障害者手帳の交付
ページ番号:277572891
更新日:2025年3月24日
オンライン手続きについて
身体障害者手帳の交付等申請、身体障害者手帳診断書料助成申込、精神障害者保健福祉手帳交付等申請については、事前に電子申込システムで申請書を提出していただくことで、窓口での申請書記載を一部省略できます。
- 事前登録で手続きが完了するわけではありません。必ず窓口にて手続きを完了してください。
- 身体障害者手帳の交付等申請、精神障害者保健福祉手帳交付等申請の電子申込システムの利用には利用者登録が必要です。
- このページ内にある各種申請書をダウンロードし、添付していただくことが必要です。
電子申込システムへは下記リンクを選択してください。
身体障害者手帳の交付等申請 身体障害者手帳診断書料助成申込 精神障害者保健福祉手帳交付等申請
障害者手帳について
障害者手帳は、障害の種類に応じて以下の3種類に分かれており、手帳の種類により、提出書類や手続き方法が異なります。
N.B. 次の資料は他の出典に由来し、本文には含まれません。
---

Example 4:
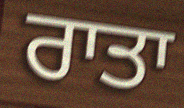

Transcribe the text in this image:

ਰਾਤਾ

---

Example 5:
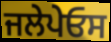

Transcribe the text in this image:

ਜਲੇਪੇਓਸ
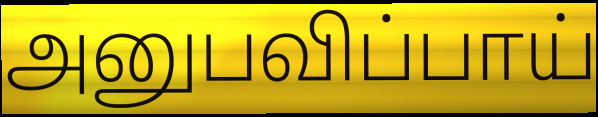
அனுபவிப்பாய்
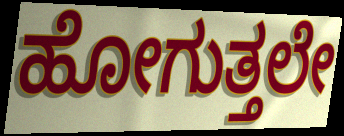
ಹೋಗುತ್ತಲೇ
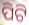
ପିଟି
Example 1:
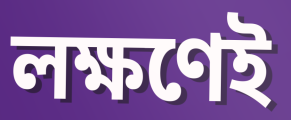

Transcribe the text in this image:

লক্ষণেই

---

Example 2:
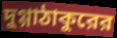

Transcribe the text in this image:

দুগ্গাঠাকুরের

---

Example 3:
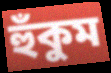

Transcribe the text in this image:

হুঁকুম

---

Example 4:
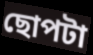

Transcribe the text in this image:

ছোপটা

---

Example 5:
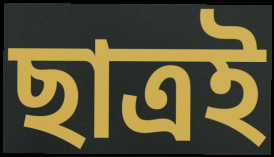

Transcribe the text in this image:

ছাত্রই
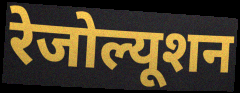
रेजोल्यूशन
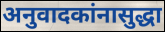
अनुवादकांनासुद्धा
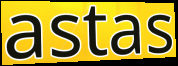
astas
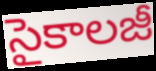
సైకాలజీ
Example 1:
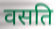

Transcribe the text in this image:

वसति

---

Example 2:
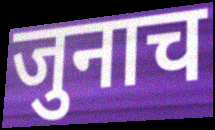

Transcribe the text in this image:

जुनाच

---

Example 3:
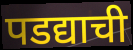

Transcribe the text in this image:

पडद्याची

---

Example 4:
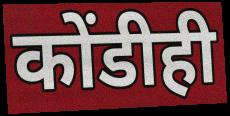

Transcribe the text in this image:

कोंडीही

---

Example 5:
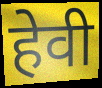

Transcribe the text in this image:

हेवी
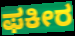
ಫಕೀರ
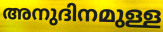
അനുദിനമുള്ള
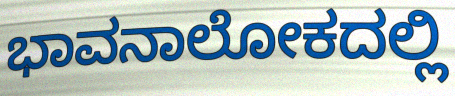
ಭಾವನಾಲೋಕದಲ್ಲಿ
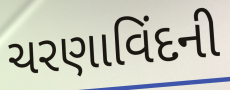
ચરણાવિંદની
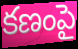
కణంపై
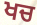
ਖਚ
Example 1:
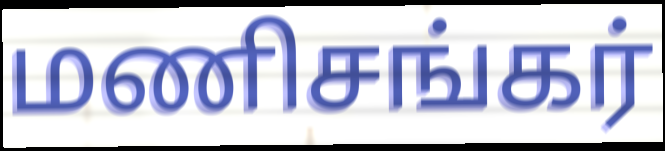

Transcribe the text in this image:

மணிசங்கர்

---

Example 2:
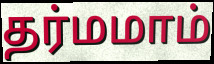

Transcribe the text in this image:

தர்மமாம்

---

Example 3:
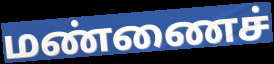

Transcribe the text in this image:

மண்ணைச்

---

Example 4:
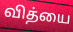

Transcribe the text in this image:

வித்யை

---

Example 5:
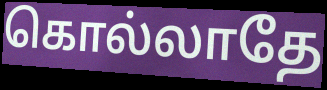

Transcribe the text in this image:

கொல்லாதே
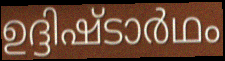
ഉദ്ദിഷ്ടാർഥം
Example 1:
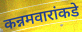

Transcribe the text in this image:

कन्नमवारांकडे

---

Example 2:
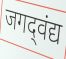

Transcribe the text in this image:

जगद्‌वंद्य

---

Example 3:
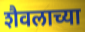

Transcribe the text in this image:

शैवलाच्या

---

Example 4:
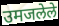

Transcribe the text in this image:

उमजलेले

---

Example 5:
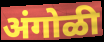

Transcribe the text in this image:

अंगोळी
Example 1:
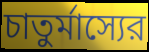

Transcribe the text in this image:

চাতুর্মাস্যের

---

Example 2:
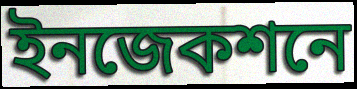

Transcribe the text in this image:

手続き窓口は、障害福祉課のみとなります。出張所では、窓口を開設しておりませんので、豊中市役所第二庁舎1階の障害福祉課窓口までお越しいただくか、郵送にてご提出をお願いいたします。
下のタブを押していただくと、該当箇所までジャンプします。
身体障害者手帳
身体に障害のある人が、各種の福祉の制度を利用したり、相談等をされるときに必要となるものです。
- 交付申請の手順
- 交付申請に必要なもの
- 豊中市の指定医師一覧について
- 身体障害者福祉法第15条1項に基づく指定医師の申請等について
- 身体障害認定基準等の見直しに関するお知らせ
- 身体障害者診断書・意見書様式について
- 身体障害者手帳診断書料助成制度
交付申請の手順
1.指定医師を受診し、身体障害に該当するか診断を受けてください。
(豊中市の指定医師は、下の『身体障害者診断書・意見書の指定医師一覧』から確認できます)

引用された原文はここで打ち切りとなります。